Friday, September 13, 2013

The Silent Room: Part 7


Grenfelder

Grenfelder had been sitting with his eyes closed for what seemed like hours, trying to ignore the ever deepening hollow of hunger in his gut from not eating and the nearly unbearable itch of his head and wrists where they were strapped to the wall, when he began to get the distinctly prickly sensation of being watched. He opened his eyes slowly in the half light, letting the wildly spinning world settle into into one solid image.  When his vision finally cleared, there was now a blue flashing light on the wall above the door that had not been there earlier.  As he stared the light slowly began to expand from a rather fuzzy blue ball into an ever larger image of an orange haired doctor. As she resolved into sharper edged image, she looked to be standing just inside the door of his cell. Idly he noticed that her top knot was a bit askew and her white coat hung just a little off kilter.

"Ah, there you are," the soft tinkling voice echoed inside his head, followed by a laugh. Her laugh was brittle with an almost hysterical relief laced over its surface. Over her shoulder he could see numbers counting slowly down toward one on a large digital clock.  He wasn't sure if seeing this doctor was a good thing or a bad thing. Perhaps, somewhere in between beating him, starving him, and chaining him to a wall, they had also slipped him something with hallucinogenic properties.  He hoped. If they hadn't and his mind was making up its own images, it wasn't boding well for his chances of standing up under torture.  Good thing there wasn't much that he could tell them.

"One moment while I adjust the app," she lifted her hand and moved it about in mid air. Then she let it drop abruptly where she dusted her hands together, pleased. "There we go. Now, I've only got a minute or so yet.   Can you get to that desk over there?"  She extended her arm and pointed at something off to his left. Following the direction of her hand with his eyes, he found a squat fat wooden desk sitting against the wall.

"That wasn't there before!"  His voice was rusty with dehydration and disuse.

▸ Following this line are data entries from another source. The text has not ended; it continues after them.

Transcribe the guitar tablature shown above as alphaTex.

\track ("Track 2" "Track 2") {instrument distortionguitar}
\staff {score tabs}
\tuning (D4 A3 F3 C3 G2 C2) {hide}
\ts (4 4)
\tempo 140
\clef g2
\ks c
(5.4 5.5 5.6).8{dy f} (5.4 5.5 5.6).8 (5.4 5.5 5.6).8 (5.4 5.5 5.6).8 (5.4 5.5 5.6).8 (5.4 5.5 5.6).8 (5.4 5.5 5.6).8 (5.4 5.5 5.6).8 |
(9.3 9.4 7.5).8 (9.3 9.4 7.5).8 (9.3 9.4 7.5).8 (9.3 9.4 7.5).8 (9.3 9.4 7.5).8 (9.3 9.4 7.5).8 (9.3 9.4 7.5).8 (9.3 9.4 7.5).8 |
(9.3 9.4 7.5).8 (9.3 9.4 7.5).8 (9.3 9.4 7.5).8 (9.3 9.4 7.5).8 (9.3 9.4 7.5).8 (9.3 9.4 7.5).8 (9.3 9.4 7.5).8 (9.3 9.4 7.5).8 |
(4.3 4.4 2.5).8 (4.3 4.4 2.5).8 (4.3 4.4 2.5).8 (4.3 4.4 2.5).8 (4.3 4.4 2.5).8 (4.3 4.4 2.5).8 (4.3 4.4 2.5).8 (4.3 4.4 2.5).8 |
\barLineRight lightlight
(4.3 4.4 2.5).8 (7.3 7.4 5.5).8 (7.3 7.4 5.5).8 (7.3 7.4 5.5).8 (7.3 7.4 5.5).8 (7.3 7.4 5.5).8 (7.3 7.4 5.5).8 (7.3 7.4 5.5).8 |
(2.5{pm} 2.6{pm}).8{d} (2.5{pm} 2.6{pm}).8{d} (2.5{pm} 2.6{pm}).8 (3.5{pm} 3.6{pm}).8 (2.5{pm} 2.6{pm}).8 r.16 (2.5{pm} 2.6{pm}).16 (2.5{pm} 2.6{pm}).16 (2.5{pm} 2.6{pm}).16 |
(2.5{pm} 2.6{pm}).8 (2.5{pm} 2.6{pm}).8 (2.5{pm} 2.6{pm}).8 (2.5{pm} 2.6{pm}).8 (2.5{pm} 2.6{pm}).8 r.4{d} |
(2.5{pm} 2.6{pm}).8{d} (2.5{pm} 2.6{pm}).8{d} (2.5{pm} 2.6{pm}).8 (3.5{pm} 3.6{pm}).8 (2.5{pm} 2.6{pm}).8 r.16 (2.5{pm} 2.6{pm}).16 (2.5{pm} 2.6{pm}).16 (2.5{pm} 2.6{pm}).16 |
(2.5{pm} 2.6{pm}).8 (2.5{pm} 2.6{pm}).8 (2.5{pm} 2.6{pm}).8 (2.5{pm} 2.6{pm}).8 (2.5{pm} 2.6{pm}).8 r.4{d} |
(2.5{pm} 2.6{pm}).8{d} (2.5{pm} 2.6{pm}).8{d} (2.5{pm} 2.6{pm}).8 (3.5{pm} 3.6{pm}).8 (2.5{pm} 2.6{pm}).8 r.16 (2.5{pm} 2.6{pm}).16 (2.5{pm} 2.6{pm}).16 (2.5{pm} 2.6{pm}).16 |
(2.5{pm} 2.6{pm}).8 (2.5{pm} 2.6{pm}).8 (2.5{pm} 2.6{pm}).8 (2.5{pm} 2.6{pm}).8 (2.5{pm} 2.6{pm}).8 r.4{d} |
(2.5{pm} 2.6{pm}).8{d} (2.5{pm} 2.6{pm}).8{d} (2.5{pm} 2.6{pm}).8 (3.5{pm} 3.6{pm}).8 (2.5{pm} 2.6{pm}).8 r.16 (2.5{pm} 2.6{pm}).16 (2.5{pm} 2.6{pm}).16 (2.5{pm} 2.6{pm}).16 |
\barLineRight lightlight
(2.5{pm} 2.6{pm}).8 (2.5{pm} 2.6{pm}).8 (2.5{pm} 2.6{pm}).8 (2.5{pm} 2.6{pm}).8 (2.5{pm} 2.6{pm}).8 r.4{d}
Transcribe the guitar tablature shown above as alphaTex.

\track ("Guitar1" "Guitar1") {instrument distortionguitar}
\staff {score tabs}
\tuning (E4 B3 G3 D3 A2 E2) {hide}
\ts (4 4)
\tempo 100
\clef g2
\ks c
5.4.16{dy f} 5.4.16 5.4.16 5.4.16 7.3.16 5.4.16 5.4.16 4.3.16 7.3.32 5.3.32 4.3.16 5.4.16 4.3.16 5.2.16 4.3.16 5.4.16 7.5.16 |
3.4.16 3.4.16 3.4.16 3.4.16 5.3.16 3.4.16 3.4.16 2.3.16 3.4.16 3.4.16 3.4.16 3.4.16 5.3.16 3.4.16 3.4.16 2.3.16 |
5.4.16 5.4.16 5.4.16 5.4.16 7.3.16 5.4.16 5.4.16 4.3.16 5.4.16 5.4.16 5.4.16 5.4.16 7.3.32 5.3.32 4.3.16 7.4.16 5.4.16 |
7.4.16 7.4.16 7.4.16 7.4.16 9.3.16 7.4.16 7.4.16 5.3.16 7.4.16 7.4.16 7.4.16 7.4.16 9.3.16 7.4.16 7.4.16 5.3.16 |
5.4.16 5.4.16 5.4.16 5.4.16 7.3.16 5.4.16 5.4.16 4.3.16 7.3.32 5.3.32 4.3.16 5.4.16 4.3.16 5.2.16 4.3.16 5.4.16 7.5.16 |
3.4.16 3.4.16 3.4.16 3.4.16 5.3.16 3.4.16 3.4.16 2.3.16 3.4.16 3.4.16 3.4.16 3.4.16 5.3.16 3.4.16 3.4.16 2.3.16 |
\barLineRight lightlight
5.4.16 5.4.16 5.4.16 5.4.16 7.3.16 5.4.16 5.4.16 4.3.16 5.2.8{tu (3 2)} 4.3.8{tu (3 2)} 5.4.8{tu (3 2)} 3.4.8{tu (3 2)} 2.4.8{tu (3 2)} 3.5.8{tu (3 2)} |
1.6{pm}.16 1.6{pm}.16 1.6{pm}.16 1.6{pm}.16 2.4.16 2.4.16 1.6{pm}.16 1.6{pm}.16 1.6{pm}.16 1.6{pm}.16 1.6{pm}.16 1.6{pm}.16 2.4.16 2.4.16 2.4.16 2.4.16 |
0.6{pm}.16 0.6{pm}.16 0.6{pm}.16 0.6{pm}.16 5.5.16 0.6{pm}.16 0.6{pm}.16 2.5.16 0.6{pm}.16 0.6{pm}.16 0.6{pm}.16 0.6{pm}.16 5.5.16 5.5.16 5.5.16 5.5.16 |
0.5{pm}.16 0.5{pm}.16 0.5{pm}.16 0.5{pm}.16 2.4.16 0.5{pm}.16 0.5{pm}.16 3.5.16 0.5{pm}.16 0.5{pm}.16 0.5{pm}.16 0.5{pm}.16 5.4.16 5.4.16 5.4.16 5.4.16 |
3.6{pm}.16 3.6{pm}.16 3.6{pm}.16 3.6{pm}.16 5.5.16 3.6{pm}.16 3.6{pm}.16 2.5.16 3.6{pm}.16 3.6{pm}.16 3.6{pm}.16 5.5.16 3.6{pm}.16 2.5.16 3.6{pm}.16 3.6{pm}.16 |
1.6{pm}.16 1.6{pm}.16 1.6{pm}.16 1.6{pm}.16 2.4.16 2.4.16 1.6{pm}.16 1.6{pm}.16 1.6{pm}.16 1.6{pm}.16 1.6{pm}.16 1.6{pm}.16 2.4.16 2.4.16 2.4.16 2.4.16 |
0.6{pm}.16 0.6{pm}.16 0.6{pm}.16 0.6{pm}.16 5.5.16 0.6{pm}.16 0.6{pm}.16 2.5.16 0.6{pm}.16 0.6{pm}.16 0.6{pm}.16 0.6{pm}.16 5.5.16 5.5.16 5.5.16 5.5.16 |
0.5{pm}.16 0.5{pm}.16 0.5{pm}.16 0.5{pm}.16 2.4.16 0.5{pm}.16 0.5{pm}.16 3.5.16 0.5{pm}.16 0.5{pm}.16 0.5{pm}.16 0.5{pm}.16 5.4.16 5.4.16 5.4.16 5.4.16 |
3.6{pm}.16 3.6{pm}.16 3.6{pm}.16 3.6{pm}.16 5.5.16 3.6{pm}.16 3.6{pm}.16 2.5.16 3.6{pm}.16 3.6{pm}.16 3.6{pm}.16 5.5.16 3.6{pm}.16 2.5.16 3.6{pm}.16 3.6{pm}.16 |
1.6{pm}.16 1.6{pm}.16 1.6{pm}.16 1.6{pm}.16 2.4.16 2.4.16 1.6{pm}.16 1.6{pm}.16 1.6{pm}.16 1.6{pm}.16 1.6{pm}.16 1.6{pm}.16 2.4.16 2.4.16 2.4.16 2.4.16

"I used the program visual manipulation app downloaded to your chip. The same one that lets them manipulate your world perceptions for imprisonment, actually.  You are still bound, but your mind won't recognize that when you are in the sim.  You can get up quite easily now and walk over to the desk. Never mind all that about the hows and whys though. You have to get the envelope in the drawer."

"Huh?" Even as she spoke, he realized that he was no longer bound, and he dropped his arms down in front of him to begin rubbing at his wrists where the bands had held him fast.

"The envelope. In the desk drawer. Get it. If you can get hold of it before the simulation ends, you'll be able to read it even after the rest of the visual manipulation disappears. A kind of technical programming loop hole thing. "  A ding sounded behind her, and she startled abruptly even as her image began to shudder and shrink, " Now get the envelope!"

The last was said fiercely, nearly at a shout, a moment after the image of her had shuddered out of existence.  He stared dazedly at the blank wall where she had been standing, then looked back at the desk.

What kind of a dream was this, anyway?  Had she been real?  He had been prepared for torture, wheedling, that kind of thing.  But help of some kind from a scattered doctor? That he hadn't been prepared for.  Maybe it was a trick they were playing. Well, even if it was, it was more interesting than sitting here.  He got up slowly and made his way to the desk. The desk had a single drawer with a brass handle.  Carefully he grasped the handle and slid the drawer out to find a slim white envelope inside it.  He reached out and picked it up.  Even as his hand closed over the paper, he felt the room begin to spin.

He closed his eyes for a moment and focused in on the smooth texture of the envelope in his fingers to steady himself, only to feel the paper slipping slowly away.  His eyes snapped open as he made a quick lunging grab to catch back the falling letter, only to wrench his neck and arms painfully against the straps holding them to the wall.

He groaned to find himself back in the holding cell where he had started.  The doctor had said the letter might come through with him.  He wondered if it had.  He glanced down to the floor. Nothing. He glanced toward where the desk had stood.  Oddly, the letter still hovered in mid-air near where his hand had been in the sim.  "Sure enough.  Visual manipulation and technical loop hole thing at work," he muttered.

It reminded him of all the strange stories his father used to tell him about creating your own personal dreamworld with only a string of code or opening boxes with your mind. He should have guessed they weren't just stories.  His father never did anything without an intention behind it.  There had been a trick to that one.  Something about...  He set to work trying to see if you could open an imaginary envelope hovering in mid air with only your mind.